** BEGIN Recorded data **
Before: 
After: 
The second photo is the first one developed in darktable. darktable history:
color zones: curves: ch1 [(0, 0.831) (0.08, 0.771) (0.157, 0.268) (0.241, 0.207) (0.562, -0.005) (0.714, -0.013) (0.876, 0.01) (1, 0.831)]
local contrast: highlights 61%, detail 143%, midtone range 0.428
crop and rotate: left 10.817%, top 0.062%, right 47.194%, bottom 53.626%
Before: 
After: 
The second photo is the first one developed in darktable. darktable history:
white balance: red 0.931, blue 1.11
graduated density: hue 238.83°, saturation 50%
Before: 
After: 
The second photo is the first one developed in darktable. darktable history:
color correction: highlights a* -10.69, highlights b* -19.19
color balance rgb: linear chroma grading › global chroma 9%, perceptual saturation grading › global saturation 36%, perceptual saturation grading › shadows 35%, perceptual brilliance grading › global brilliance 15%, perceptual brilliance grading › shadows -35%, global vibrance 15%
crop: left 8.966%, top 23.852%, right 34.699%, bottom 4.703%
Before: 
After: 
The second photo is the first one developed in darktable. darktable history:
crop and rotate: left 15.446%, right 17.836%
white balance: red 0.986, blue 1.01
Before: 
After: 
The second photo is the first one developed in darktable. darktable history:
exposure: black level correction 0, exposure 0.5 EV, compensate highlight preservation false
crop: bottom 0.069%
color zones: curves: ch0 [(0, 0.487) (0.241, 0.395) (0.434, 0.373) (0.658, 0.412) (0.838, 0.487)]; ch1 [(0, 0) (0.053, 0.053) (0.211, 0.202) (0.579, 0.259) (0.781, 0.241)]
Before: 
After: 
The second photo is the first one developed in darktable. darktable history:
** END Recorded data **
Rewrite the lines above, substituting "edited" for "developed" wherever it occurs and leaving everything else unchanged.

> Exercise result:
Before: 
After: 
The second photo is the first one edited in darktable. darktable history:
color zones: curves: ch1 [(0, 0.831) (0.08, 0.771) (0.157, 0.268) (0.241, 0.207) (0.562, -0.005) (0.714, -0.013) (0.876, 0.01) (1, 0.831)]
local contrast: highlights 61%, detail 143%, midtone range 0.428
crop and rotate: left 10.817%, top 0.062%, right 47.194%, bottom 53.626%
Before: 
After: 
The second photo is the first one edited in darktable. darktable history:
white balance: red 0.931, blue 1.11
graduated density: hue 238.83°, saturation 50%
Before: 
After: 
The second photo is the first one edited in darktable. darktable history:
color correction: highlights a* -10.69, highlights b* -19.19
color balance rgb: linear chroma grading › global chroma 9%, perceptual saturation grading › global saturation 36%, perceptual saturation grading › shadows 35%, perceptual brilliance grading › global brilliance 15%, perceptual brilliance grading › shadows -35%, global vibrance 15%
crop: left 8.966%, top 23.852%, right 34.699%, bottom 4.703%
Before: 
After: 
The second photo is the first one edited in darktable. darktable history:
crop and rotate: left 15.446%, right 17.836%
white balance: red 0.986, blue 1.01
Before: 
After: 
The second photo is the first one edited in darktable. darktable history:
exposure: black level correction 0, exposure 0.5 EV, compensate highlight preservation false
crop: bottom 0.069%
color zones: curves: ch0 [(0, 0.487) (0.241, 0.395) (0.434, 0.373) (0.658, 0.412) (0.838, 0.487)]; ch1 [(0, 0) (0.053, 0.053) (0.211, 0.202) (0.579, 0.259) (0.781, 0.241)]
Before: 
After: 
The second photo is the first one edited in darktable. darktable history:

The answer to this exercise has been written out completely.